Le président, Joe Biden, dénonce maintenant sur toutes les tribunes que l’invalidation du décret Roe v. Wade, il y a deux ans, n’a en effet été rendue possible que par la nomination de trois juges à la Cour suprême par Donald Trump. L’ex-président républicain, soucieux de ne pas s’aliéner les plus modérés, tente quant à lui de s’en laver les mains en s’en remettant pour la suite à la liberté des États de légiférer. Tout en continuant de courtiser la droite religieuse autrement, M. Trump ayant salué l’obligation votée par la Louisiane d’afficher les 10 commandements dans toutes les salles de classe — cette loi assurant que les enfants pourront « regarder et voir ce que Dieu dit être bien et ce qu’il dit être mal », expliquait son instigatrice républicaine, Dodie Horton. Même Margaret Atwood n’avait imaginé tel scénario dans ses plus terrifiantes dystopies.

Le sombre constat d’Hillary Clinton est sinistrement juste. À l’ombre de ces débats stériles, le mal est fait.

Deux ans après l’invalidation de Roe v. Wade, le nombre d’avortements recensés aux États-Unis a atteint un sommet en 10 ans, ayant bondi de 11 % entre 2020 et 2023. Ce chiffre invisibilise cependant les conséquences insidieuses de la guerre menée contre les femmes par les États y ayant complètement (14) ou très fortement (7) interdit l’accès.

Car dans les États voisins, leur nombre a bondi d’en moyenne 38 %, une femme sur cinq ayant dû ainsi se déplacer pour avoir accès à une interruption volontaire de grossesse, le double d’il y a à peine quatre ans. Autant de femmes qui doivent parcourir des centaines, voire des milliers de kilomètres, sans en avoir les moyens financiers pour certaines, ou la flexibilité de s’absenter du travail pour d’autres.

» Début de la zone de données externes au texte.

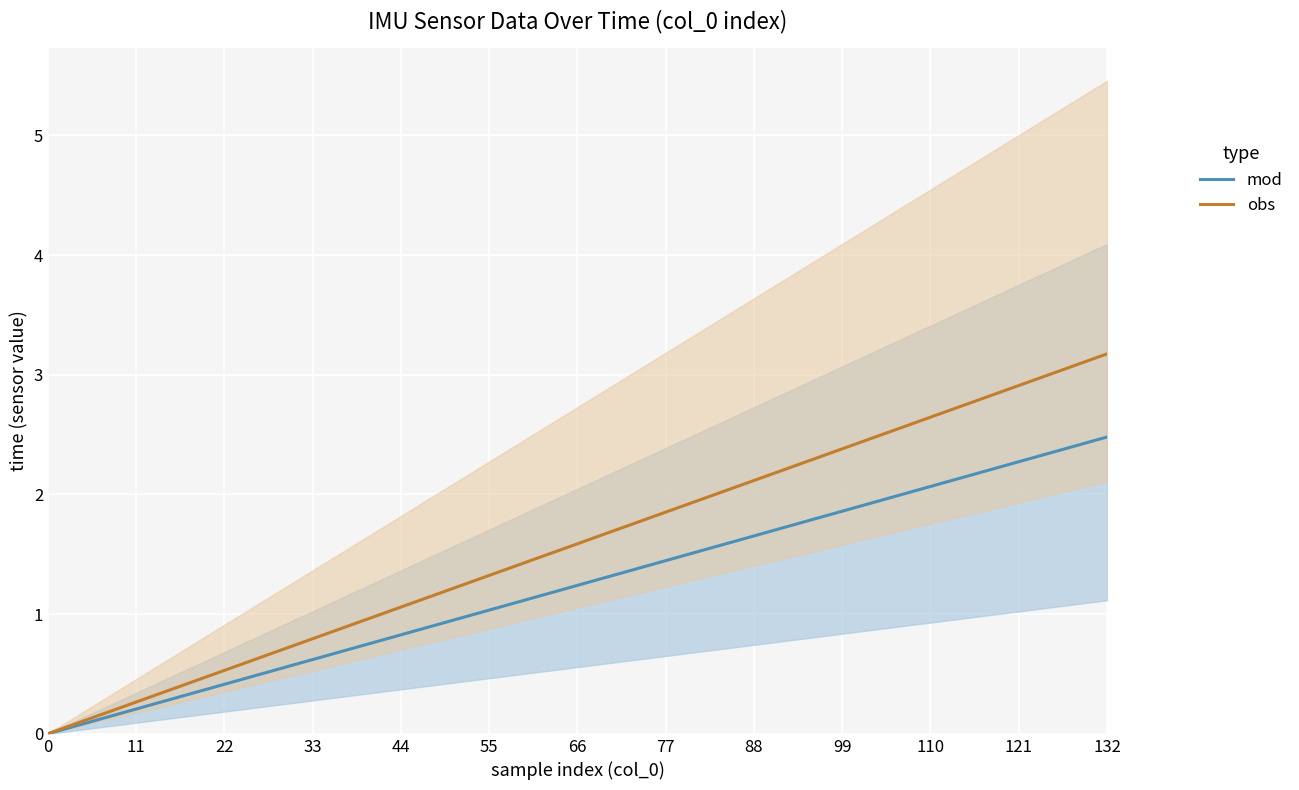

What is the difference between the maximum and minimum values in the obs series?

3.2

Non moins de 5 % des déjà rares cliniques d’avortement ont fermé leurs portes et 11 % des obstétriciens gynécologues pratiquant dans un État ayant complètement interdit l’IVG sont partis ailleurs, laissant derrière eux des « déserts de soins », recense l’Institut Guttmacher de recherche en santé reproductive. Et les deux tiers des avortements sont désormais provoqués par la pilule abortive, plus facilement accessible, mais non sans risque, et qui demeure dans la ligne de mire de la cabale anti-choix.

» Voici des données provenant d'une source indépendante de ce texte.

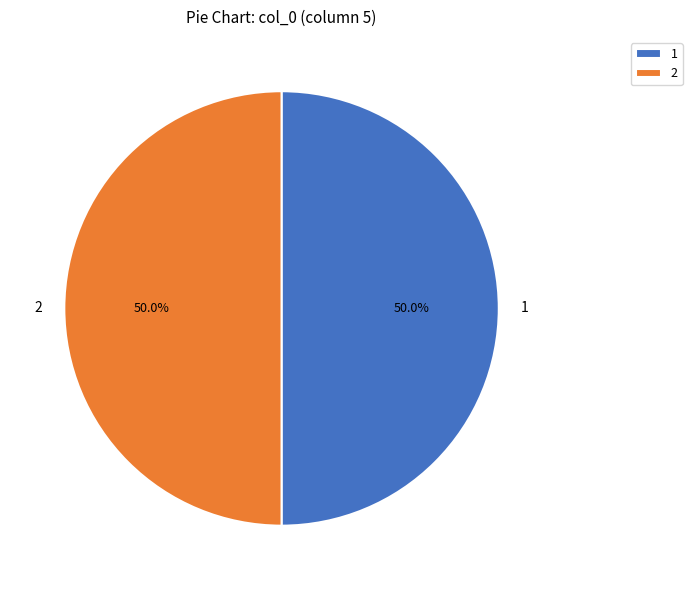

What percentage do 2 and 1 together represent?

100.0%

S’ajoutent à ces statistiques anonymes les récits tragiques de femmes ayant été rabrouées aux urgences pour y revenir dans un état critique à la suite d’une complication médicale pourtant traitable ou après avoir été forcées de faire une fausse couche ou d’accoucher seules dans leur voiture ou ailleurs.

Plutôt que de rassurer toutes celles qui craignent de subir le même sort, ou pire, démocrates et républicains mènent leur bataille jusqu’au Sénat en refusant même de s’entendre pour protéger la fécondation in vitro, précarisée par la Cour suprême de l’Alabama, qui a accordé aux embryons congelés le statut d’« enfant non né ».

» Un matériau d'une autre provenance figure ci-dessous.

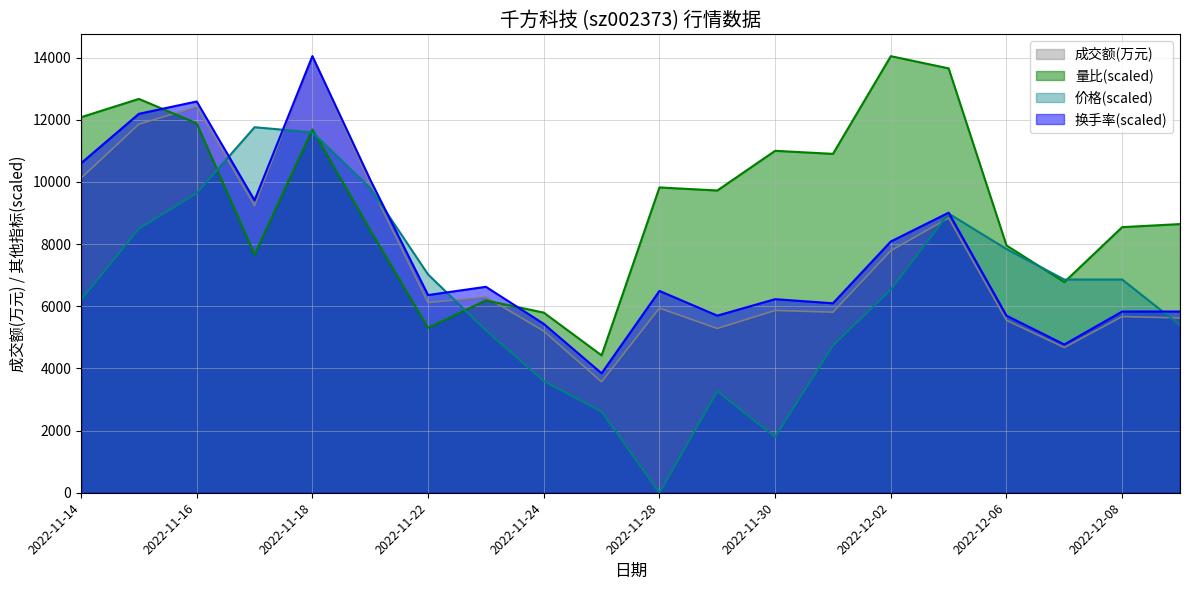

The value of 量比 at 2022-12-02 is 14047.0. True or false?

True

L’avortement et le libre-choix reproductif ne sont heureusement pas sous pareille attaque au Canada. Ce qui ne les empêche toutefois pas d’être ici aussi récupérés comme arme partisane. Non sans raison, puisque le président du « caucus pro-vie » conservateur, Arnold Viersen, présentait pour une 19e fois, le mois dernier, une pétition réclamant que le Canada encadre l’avortement par une loi. « Ce n’est pas une lutte solitaire », disait-il en outre de la mouvance conservatrice sociale de son parti.

Pierre Poilievre a beau tenter d’apaiser les inquiétudes, en martelant qu’un gouvernement sous sa gouverne n’adopterait pas de loi en ce sens, cette détermination de 40 % de ses élus anti-choix — à coups de pétitions, de motions ou de projets de loi — fait perdurer certaines craintes. Desquelles les libéraux de Justin Trudeau jubilent de s’emparer, quitte à pécher par excès.

Après tout, la méthode de l’épouvantail, surtout quand ce dernier n’a rien d’infondé, a maintes fois prouvé son efficacité électorale, au Canada comme aux États-Unis. Mais il y a de ces enjeux que l’on ne devrait jamais déprécier de la sorte. Rien ne justifie que la vie des femmes soit ainsi prise en otage par leurs dirigeants politiques.

Ce texte fait partie de notre section Opinion. Il s’agit d’un éditorial et, à ce titre, il reflète les valeurs et la position du Devoir telles que définies par son directeur en collégialité avec l’équipe éditoriale.